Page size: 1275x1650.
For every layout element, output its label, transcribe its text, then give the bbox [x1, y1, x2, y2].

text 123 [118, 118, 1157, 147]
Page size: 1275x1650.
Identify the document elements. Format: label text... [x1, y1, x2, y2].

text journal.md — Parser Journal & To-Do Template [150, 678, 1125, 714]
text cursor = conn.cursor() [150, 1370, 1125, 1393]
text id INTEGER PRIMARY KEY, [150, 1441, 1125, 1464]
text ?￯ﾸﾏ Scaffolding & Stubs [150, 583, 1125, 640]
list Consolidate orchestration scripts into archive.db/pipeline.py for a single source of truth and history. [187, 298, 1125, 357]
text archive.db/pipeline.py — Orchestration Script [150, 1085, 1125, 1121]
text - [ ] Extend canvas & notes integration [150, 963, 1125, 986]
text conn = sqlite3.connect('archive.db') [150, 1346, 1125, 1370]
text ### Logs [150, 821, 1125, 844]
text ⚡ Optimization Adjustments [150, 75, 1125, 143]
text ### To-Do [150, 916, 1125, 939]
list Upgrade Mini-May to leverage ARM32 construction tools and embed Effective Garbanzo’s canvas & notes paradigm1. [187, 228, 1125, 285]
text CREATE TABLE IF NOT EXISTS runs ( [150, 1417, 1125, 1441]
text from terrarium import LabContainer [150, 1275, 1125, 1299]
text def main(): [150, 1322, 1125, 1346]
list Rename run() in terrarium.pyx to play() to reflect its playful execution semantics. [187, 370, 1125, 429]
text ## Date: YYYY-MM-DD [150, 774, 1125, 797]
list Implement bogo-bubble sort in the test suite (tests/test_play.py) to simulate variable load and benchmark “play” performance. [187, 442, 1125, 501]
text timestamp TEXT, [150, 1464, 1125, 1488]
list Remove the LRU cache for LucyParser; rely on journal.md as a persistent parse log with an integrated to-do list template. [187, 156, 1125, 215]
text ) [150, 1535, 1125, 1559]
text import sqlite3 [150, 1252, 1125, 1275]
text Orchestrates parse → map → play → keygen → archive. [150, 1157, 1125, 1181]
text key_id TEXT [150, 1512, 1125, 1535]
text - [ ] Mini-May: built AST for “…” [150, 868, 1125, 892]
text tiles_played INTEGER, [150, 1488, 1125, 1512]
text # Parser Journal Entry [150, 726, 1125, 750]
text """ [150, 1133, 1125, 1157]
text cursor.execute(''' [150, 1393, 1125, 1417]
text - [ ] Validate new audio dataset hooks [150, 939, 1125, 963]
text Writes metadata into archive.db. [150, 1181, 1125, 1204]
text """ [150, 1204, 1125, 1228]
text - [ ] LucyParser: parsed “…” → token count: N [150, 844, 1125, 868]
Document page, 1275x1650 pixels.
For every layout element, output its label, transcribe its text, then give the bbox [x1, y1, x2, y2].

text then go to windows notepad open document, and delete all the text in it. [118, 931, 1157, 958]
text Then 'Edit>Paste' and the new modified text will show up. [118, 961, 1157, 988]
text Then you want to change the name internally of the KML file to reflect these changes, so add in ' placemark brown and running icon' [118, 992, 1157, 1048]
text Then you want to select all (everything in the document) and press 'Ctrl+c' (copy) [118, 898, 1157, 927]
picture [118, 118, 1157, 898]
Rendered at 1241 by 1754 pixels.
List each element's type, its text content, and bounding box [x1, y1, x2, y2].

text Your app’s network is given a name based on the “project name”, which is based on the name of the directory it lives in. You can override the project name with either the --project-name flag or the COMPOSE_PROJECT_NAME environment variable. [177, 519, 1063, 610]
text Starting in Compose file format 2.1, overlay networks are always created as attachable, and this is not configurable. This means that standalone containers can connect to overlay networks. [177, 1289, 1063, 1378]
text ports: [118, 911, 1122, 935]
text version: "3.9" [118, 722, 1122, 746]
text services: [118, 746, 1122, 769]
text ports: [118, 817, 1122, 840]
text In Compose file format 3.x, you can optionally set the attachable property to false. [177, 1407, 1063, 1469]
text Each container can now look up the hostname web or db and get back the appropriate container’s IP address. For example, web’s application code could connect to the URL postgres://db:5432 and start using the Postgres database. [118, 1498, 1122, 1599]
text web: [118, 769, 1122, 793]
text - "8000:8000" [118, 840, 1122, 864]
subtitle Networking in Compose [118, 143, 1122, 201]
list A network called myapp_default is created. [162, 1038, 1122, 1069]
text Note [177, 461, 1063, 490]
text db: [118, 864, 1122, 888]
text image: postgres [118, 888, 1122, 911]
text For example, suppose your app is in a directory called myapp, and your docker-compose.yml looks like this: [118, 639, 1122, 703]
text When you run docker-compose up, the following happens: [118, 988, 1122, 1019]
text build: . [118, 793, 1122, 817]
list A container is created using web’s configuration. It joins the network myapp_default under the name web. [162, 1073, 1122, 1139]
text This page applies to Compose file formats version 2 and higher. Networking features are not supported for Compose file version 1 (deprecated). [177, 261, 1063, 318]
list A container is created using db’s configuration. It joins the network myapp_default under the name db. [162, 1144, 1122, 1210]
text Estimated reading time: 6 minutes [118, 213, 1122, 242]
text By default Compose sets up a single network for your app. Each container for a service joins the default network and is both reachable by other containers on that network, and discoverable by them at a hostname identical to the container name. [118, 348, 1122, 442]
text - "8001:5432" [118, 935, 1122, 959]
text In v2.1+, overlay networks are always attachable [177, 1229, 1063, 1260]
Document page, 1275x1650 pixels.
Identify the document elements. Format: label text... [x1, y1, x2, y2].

### OBJECTIF DE L'EXERCICE:
Recopiez à l'identique toutes les lignes ci-dessus.

### LA RÉPONSE:
Page size: 1275x1650.
For every layout element, output its label, transcribe its text, then give the bbox [x1, y1, x2, y2].

text 123 [118, 118, 1157, 147]
Page size: 1275x1650.
Identify the document elements. Format: label text... [x1, y1, x2, y2].

text journal.md — Parser Journal & To-Do Template [150, 678, 1125, 714]
text cursor = conn.cursor() [150, 1370, 1125, 1393]
text id INTEGER PRIMARY KEY, [150, 1441, 1125, 1464]
text ?￯ﾸﾏ Scaffolding & Stubs [150, 583, 1125, 640]
list Consolidate orchestration scripts into archive.db/pipeline.py for a single source of truth and history. [187, 298, 1125, 357]
text archive.db/pipeline.py — Orchestration Script [150, 1085, 1125, 1121]
text - [ ] Extend canvas & notes integration [150, 963, 1125, 986]
text conn = sqlite3.connect('archive.db') [150, 1346, 1125, 1370]
text ### Logs [150, 821, 1125, 844]
text ⚡ Optimization Adjustments [150, 75, 1125, 143]
text ### To-Do [150, 916, 1125, 939]
list Upgrade Mini-May to leverage ARM32 construction tools and embed Effective Garbanzo’s canvas & notes paradigm1. [187, 228, 1125, 285]
text CREATE TABLE IF NOT EXISTS runs ( [150, 1417, 1125, 1441]
text from terrarium import LabContainer [150, 1275, 1125, 1299]
text def main(): [150, 1322, 1125, 1346]
list Rename run() in terrarium.pyx to play() to reflect its playful execution semantics. [187, 370, 1125, 429]
text ## Date: YYYY-MM-DD [150, 774, 1125, 797]
list Implement bogo-bubble sort in the test suite (tests/test_play.py) to simulate variable load and benchmark “play” performance. [187, 442, 1125, 501]
text timestamp TEXT, [150, 1464, 1125, 1488]
list Remove the LRU cache for LucyParser; rely on journal.md as a persistent parse log with an integrated to-do list template. [187, 156, 1125, 215]
text ) [150, 1535, 1125, 1559]
text import sqlite3 [150, 1252, 1125, 1275]
text Orchestrates parse → map → play → keygen → archive. [150, 1157, 1125, 1181]
text key_id TEXT [150, 1512, 1125, 1535]
text - [ ] Mini-May: built AST for “…” [150, 868, 1125, 892]
text tiles_played INTEGER, [150, 1488, 1125, 1512]
text # Parser Journal Entry [150, 726, 1125, 750]
text """ [150, 1133, 1125, 1157]
text cursor.execute(''' [150, 1393, 1125, 1417]
text - [ ] Validate new audio dataset hooks [150, 939, 1125, 963]
text Writes metadata into archive.db. [150, 1181, 1125, 1204]
text """ [150, 1204, 1125, 1228]
text - [ ] LucyParser: parsed “…” → token count: N [150, 844, 1125, 868]
Document page, 1275x1650 pixels.
For every layout element, output its label, transcribe its text, then give the bbox [x1, y1, x2, y2].

text then go to windows notepad open document, and delete all the text in it. [118, 931, 1157, 958]
text Then 'Edit>Paste' and the new modified text will show up. [118, 961, 1157, 988]
text Then you want to change the name internally of the KML file to reflect these changes, so add in ' placemark brown and running icon' [118, 992, 1157, 1048]
text Then you want to select all (everything in the document) and press 'Ctrl+c' (copy) [118, 898, 1157, 927]
picture [118, 118, 1157, 898]
Rendered at 1241 by 1754 pixels.
List each element's type, its text content, and bounding box [x1, y1, x2, y2].

text Your app’s network is given a name based on the “project name”, which is based on the name of the directory it lives in. You can override the project name with either the --project-name flag or the COMPOSE_PROJECT_NAME environment variable. [177, 519, 1063, 610]
text Starting in Compose file format 2.1, overlay networks are always created as attachable, and this is not configurable. This means that standalone containers can connect to overlay networks. [177, 1289, 1063, 1378]
text ports: [118, 911, 1122, 935]
text version: "3.9" [118, 722, 1122, 746]
text services: [118, 746, 1122, 769]
text ports: [118, 817, 1122, 840]
text In Compose file format 3.x, you can optionally set the attachable property to false. [177, 1407, 1063, 1469]
text Each container can now look up the hostname web or db and get back the appropriate container’s IP address. For example, web’s application code could connect to the URL postgres://db:5432 and start using the Postgres database. [118, 1498, 1122, 1599]
text web: [118, 769, 1122, 793]
text - "8000:8000" [118, 840, 1122, 864]
subtitle Networking in Compose [118, 143, 1122, 201]
list A network called myapp_default is created. [162, 1038, 1122, 1069]
text Note [177, 461, 1063, 490]
text db: [118, 864, 1122, 888]
text image: postgres [118, 888, 1122, 911]
text For example, suppose your app is in a directory called myapp, and your docker-compose.yml looks like this: [118, 639, 1122, 703]
text When you run docker-compose up, the following happens: [118, 988, 1122, 1019]
text build: . [118, 793, 1122, 817]
list A container is created using web’s configuration. It joins the network myapp_default under the name web. [162, 1073, 1122, 1139]
text This page applies to Compose file formats version 2 and higher. Networking features are not supported for Compose file version 1 (deprecated). [177, 261, 1063, 318]
list A container is created using db’s configuration. It joins the network myapp_default under the name db. [162, 1144, 1122, 1210]
text Estimated reading time: 6 minutes [118, 213, 1122, 242]
text By default Compose sets up a single network for your app. Each container for a service joins the default network and is both reachable by other containers on that network, and discoverable by them at a hostname identical to the container name. [118, 348, 1122, 442]
text - "8001:5432" [118, 935, 1122, 959]
text In v2.1+, overlay networks are always attachable [177, 1229, 1063, 1260]
Document page, 1275x1650 pixels.
Identify the document elements. Format: label text... [x1, y1, x2, y2].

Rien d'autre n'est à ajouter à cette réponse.